__What this task involves__
Present the text of all the rows below as a numbered list, omitting blank lines and leaving out the pictures.

__Data provided__
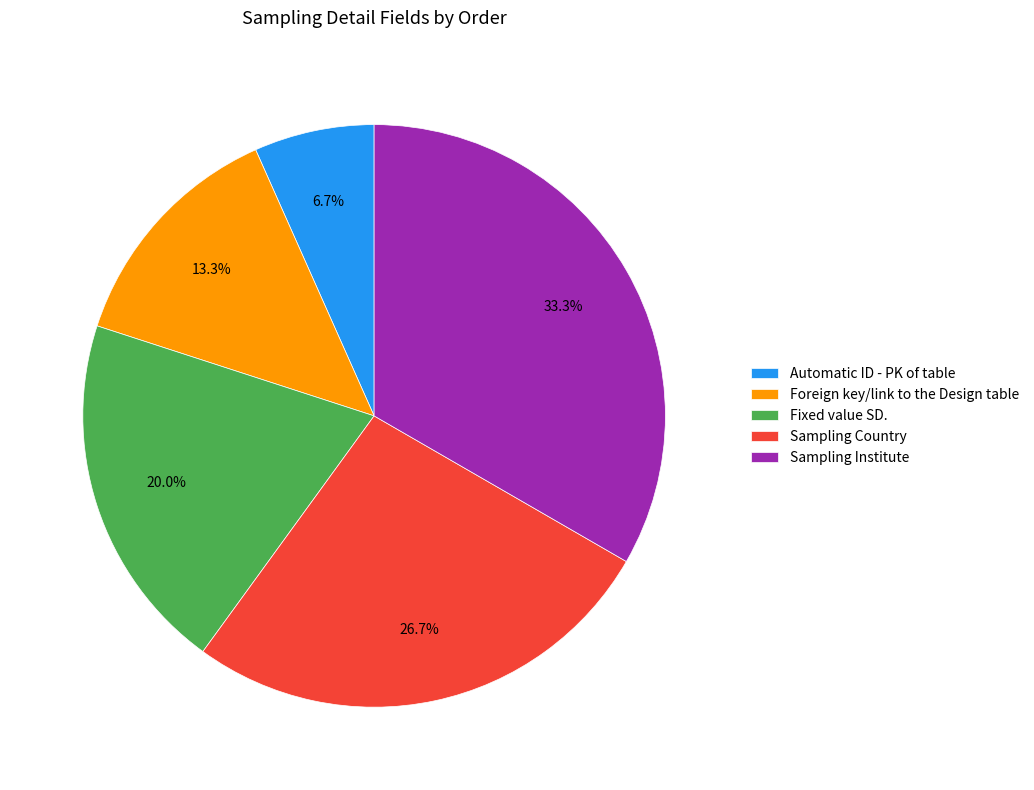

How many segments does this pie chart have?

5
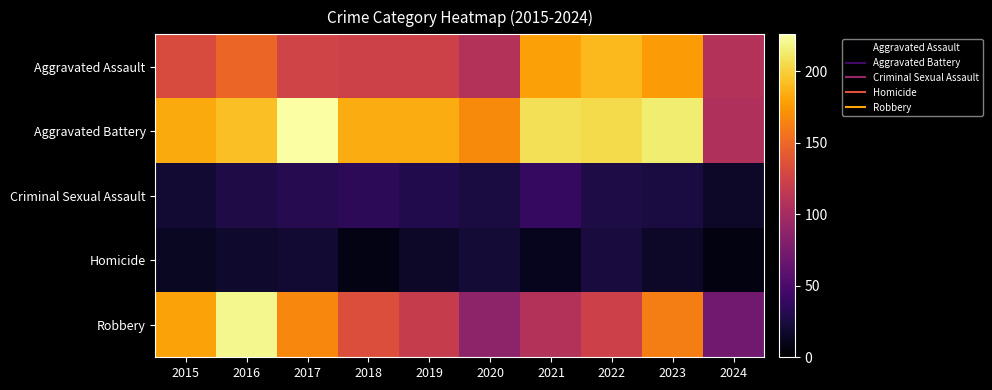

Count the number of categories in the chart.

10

__Output__
1. How many segments does this pie chart have?
2. 5
3. Count the number of categories in the chart.
4. 10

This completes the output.